------ Source material ------
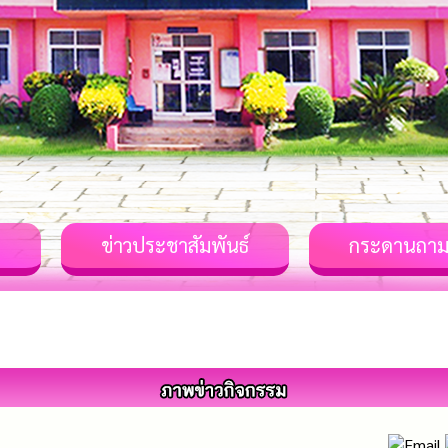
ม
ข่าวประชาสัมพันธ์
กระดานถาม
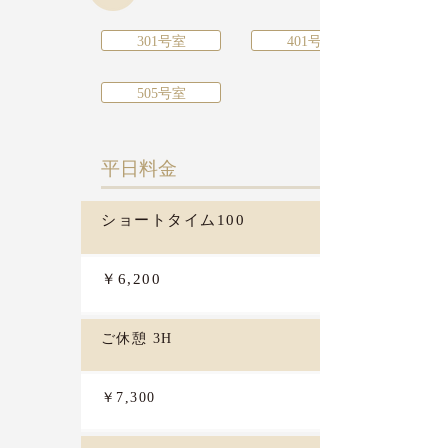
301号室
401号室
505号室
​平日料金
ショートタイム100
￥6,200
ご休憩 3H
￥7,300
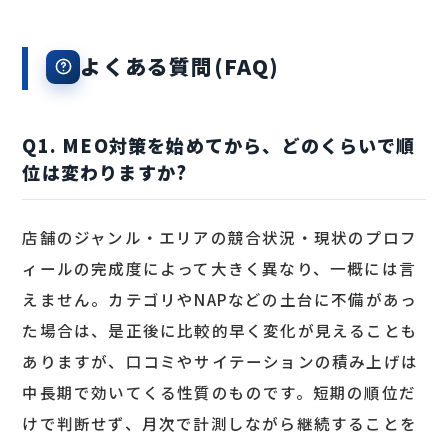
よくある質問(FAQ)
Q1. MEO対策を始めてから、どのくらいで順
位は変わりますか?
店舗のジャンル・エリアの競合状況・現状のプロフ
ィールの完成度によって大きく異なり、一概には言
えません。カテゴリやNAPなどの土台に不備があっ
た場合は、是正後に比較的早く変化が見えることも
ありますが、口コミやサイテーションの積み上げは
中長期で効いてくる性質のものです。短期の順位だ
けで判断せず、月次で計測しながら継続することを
------
------ Source material ------
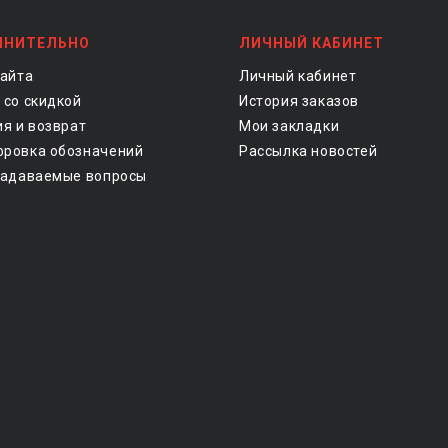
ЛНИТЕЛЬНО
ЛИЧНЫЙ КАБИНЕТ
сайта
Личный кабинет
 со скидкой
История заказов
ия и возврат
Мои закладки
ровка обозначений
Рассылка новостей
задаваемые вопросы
------
------ Source material ------
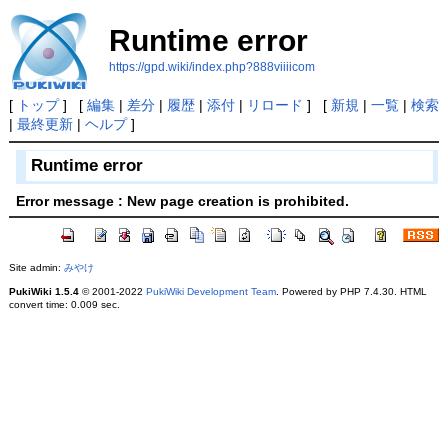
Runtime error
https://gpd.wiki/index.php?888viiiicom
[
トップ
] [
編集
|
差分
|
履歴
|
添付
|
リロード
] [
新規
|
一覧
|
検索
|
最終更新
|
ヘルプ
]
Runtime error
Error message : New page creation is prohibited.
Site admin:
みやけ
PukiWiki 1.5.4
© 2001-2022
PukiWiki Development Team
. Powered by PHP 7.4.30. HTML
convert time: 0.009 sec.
------
*Work instructions*
Look above for the line that contains "ありますが、口コミやサイテーションの積み上げは". Starting there, transcribe every line exactly until you have copied the line that contains "けで判断せず、月次で計測しながら継続することを".

*Your solution*
ありますが、口コミやサイテーションの積み上げは
中長期で効いてくる性質のものです。短期の順位だ
けで判断せず、月次で計測しながら継続することを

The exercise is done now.